On the other hand, occasionally we come face-to-face with someone whose vision is an inspiration. On this latest visit to Israel I met former prime minister Shimon Peres—once in Tiberias at a joint tourism convention for Israelis and Palestinians, and once in his office at the Knesset. Each time his warmth and vision were striking. Peres has shifted from being, in his own words, “a terrible hawk” to espousing the cause of peace with an enthusiasm born of convictions under continuous refinement.
Peres demonstrated a refreshing approach even in earlier years. In his 1993 book, The New Middle East, he discusses the period following the 1948 Arab-Israeli conflict: “I began to perceive things differently from how I had before independence. What Israel really needs, I thought, is the strategic capability to deter or intimidate the enemy—to rid him of his desire for war.” As a deterrent to further war, Israel later embarked on the construction of a nuclear reactor at Dimona, near Beersheba. However, Peres writes, “At my urging, Israel announced that it would not introduce nuclear weapons into the Middle East. Indeed, the plant would arouse hope that there might be a Middle East without the need for nuclear weapons—a Middle East without war.”

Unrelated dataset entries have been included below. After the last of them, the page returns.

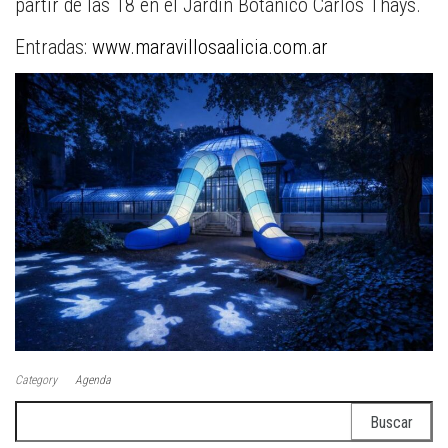
partir de las 18 en el Jardín Botánico Carlos Thays.
Entradas:
www.maravillosaalicia.com.ar
Category
Agenda
Buscar: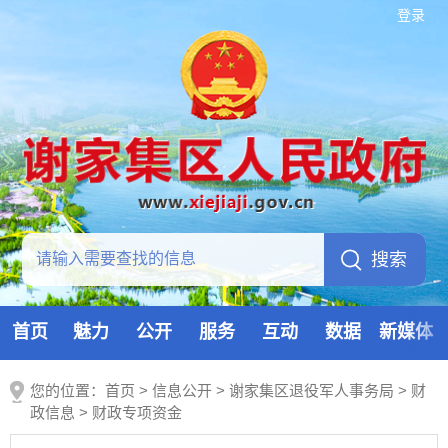
登录
首页
魅力
公开
服务
互动
数据
新媒体
您的位置：
首页
>
信息公开
> 谢家集区退役军人事务局
>
财
政信息
>
财政专项资金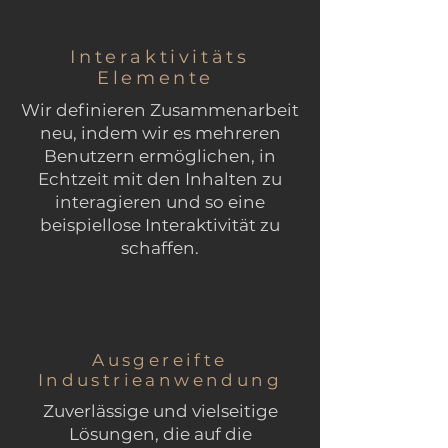
Interaktivitäts
Elemente
Wir definieren Zusammenarbeit
neu, indem wir es mehreren
Benutzern ermöglichen, in
Echtzeit mit den Inhalten zu
interagieren und so eine
beispiellose Interaktivität zu
schaffen.
Ausgereifte
Industrieanwendung
Zuverlässige und vielseitige
Lösungen, die auf die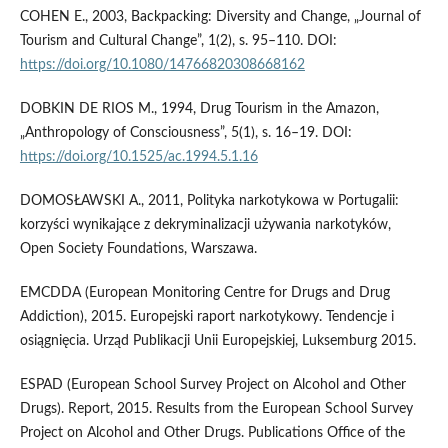
COHEN E., 2003, Backpacking: Diversity and Change, „Journal of
Tourism and Cultural Change”, 1(2), s. 95–110. DOI:
https://doi.org/10.1080/14766820308668162
DOBKIN DE RIOS M., 1994, Drug Tourism in the Amazon,
„Anthropology of Consciousness”, 5(1), s. 16–19. DOI:
https://doi.org/10.1525/ac.1994.5.1.16
DOMOSŁAWSKI A., 2011, Polityka narkotykowa w Portugalii:
korzyści wynikające z dekryminalizacji używania narkotyków,
Open Society Foundations, Warszawa.
EMCDDA (European Monitoring Centre for Drugs and Drug
Addiction), 2015. Europejski raport narkotykowy. Tendencje i
osiągnięcia. Urząd Publikacji Unii Europejskiej, Luksemburg 2015.
ESPAD (European School Survey Project on Alcohol and Other
Drugs). Report, 2015. Results from the European School Survey
Project on Alcohol and Other Drugs. Publications Office of the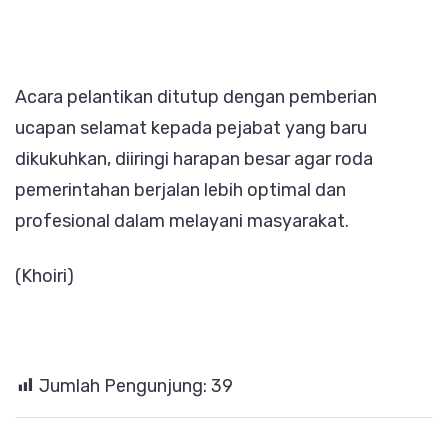
Acara pelantikan ditutup dengan pemberian
ucapan selamat kepada pejabat yang baru
dikukuhkan, diiringi harapan besar agar roda
pemerintahan berjalan lebih optimal dan
profesional dalam melayani masyarakat.
(Khoiri)
Jumlah Pengunjung:
39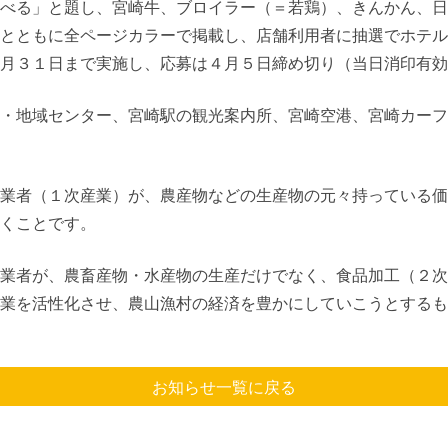
べる」と題し、宮崎牛、ブロイラー（＝若鶏）、きんかん、日
とともに全ページカラーで掲載し、店舗利用者に抽選でホテル
月３１日まで実施し、応募は４月５日締め切り（当日消印有効
・地域センター、宮崎駅の観光案内所、宮崎空港、宮崎カーフ
業者（１次産業）が、農産物などの生産物の元々持っている価
くことです。
業者が、農畜産物・水産物の生産だけでなく、食品加工（２次
業を活性化させ、農山漁村の経済を豊かにしていこうとするも
お知らせ一覧に戻る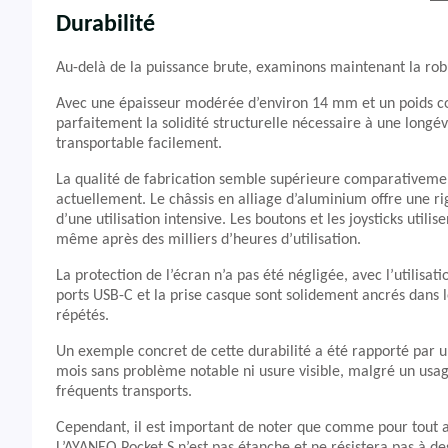
Durabilité
Au-delà de la puissance brute, examinons maintenant la rob
Avec une épaisseur modérée d’environ 14 mm et un poids com
parfaitement la solidité structurelle nécessaire à une long
transportable facilement.
La qualité de fabrication semble supérieure comparativement
actuellement. Le châssis en alliage d’aluminium offre une rig
d’une utilisation intensive. Les boutons et les joysticks uti
même après des milliers d’heures d’utilisation.
La protection de l’écran n’a pas été négligée, avec l’utilisa
ports USB-C et la prise casque sont solidement ancrés dans 
répétés.
Un exemple concret de cette durabilité a été rapporté par un
mois sans problème notable ni usure visible, malgré un usage
fréquents transports.
Cependant, il est important de noter que comme pour tout a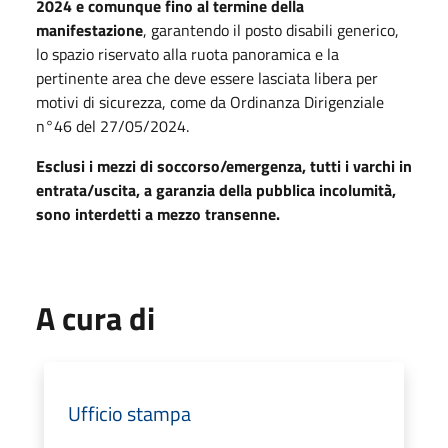
2024 e comunque fino al termine della
manifestazione
, garantendo il posto disabili generico,
lo spazio riservato alla ruota panoramica e la
pertinente area che deve essere lasciata libera per
motivi di sicurezza, come da Ordinanza Dirigenziale
n°46 del 27/05/2024.
Esclusi i mezzi di soccorso/emergenza, tutti i varchi in
entrata/uscita, a garanzia della pubblica incolumità,
sono interdetti a mezzo transenne.
A cura di
Ufficio stampa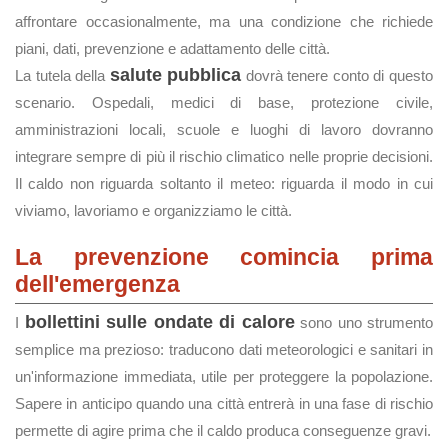
affrontare occasionalmente, ma una condizione che richiede
piani, dati, prevenzione e adattamento delle città.
salute pubblica
La tutela della
dovrà tenere conto di questo
scenario. Ospedali, medici di base, protezione civile,
amministrazioni locali, scuole e luoghi di lavoro dovranno
integrare sempre di più il rischio climatico nelle proprie decisioni.
Il caldo non riguarda soltanto il meteo: riguarda il modo in cui
viviamo, lavoriamo e organizziamo le città.
La prevenzione comincia prima
dell'emergenza
bollettini sulle ondate di calore
I
sono uno strumento
semplice ma prezioso: traducono dati meteorologici e sanitari in
un'informazione immediata, utile per proteggere la popolazione.
Sapere in anticipo quando una città entrerà in una fase di rischio
permette di agire prima che il caldo produca conseguenze gravi.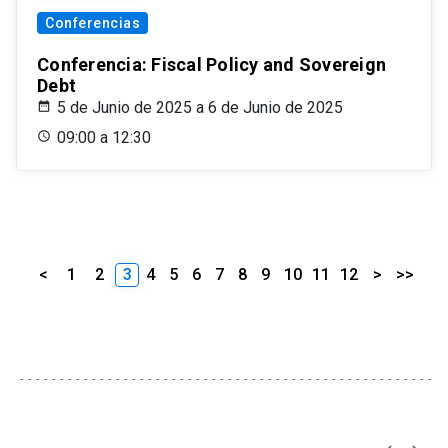
Conferencias
Conferencia: Fiscal Policy and Sovereign
Debt
5 de Junio de 2025 a 6 de Junio de 2025
09:00 a 12:30
<
1
2
3
4
5
6
7
8
9
10
11
12
>
>>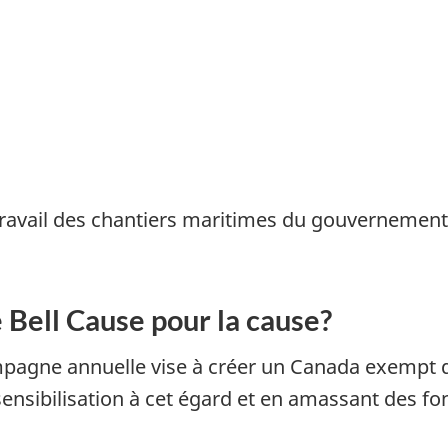
travail des chantiers maritimes du gouvernement
 Bell Cause pour la cause?
mpagne annuelle vise à créer un Canada exempt d
nsibilisation à cet égard et en amassant des fon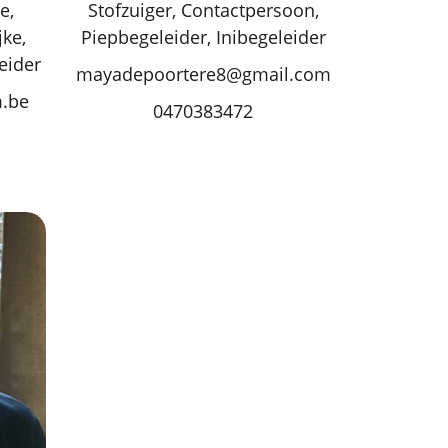
e,
Stofzuiger, Contactpersoon,
ke,
Piepbegeleider, Inibegeleider
eider
mayadepoortere8@gmail.com
m.be
0470383472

The Tiberias meeting was over dinner at the end of a long day for Peres. Following the meal he continued to spread his message of cooperation and reconciliation among the representatives of the Israeli and Palestinian tourism industries. He would rather build a hotel than a wall, he said. He encourages all who will listen to consider that the only way out of the present Middle East impasse is to unite in joint economic projects with truly free people. Palestinians and Israelis are bright people, he says—people who can live at peace in the land and prosper by mutual consent.
Shimon Peres continues to break the mold. As he said to me in the interview published in this issue, “We have to be honest with ourselves. Israel, in my judgment, will never enjoy 100 percent security unless our partners [the Palestinians] enjoy 100 percent freedom.”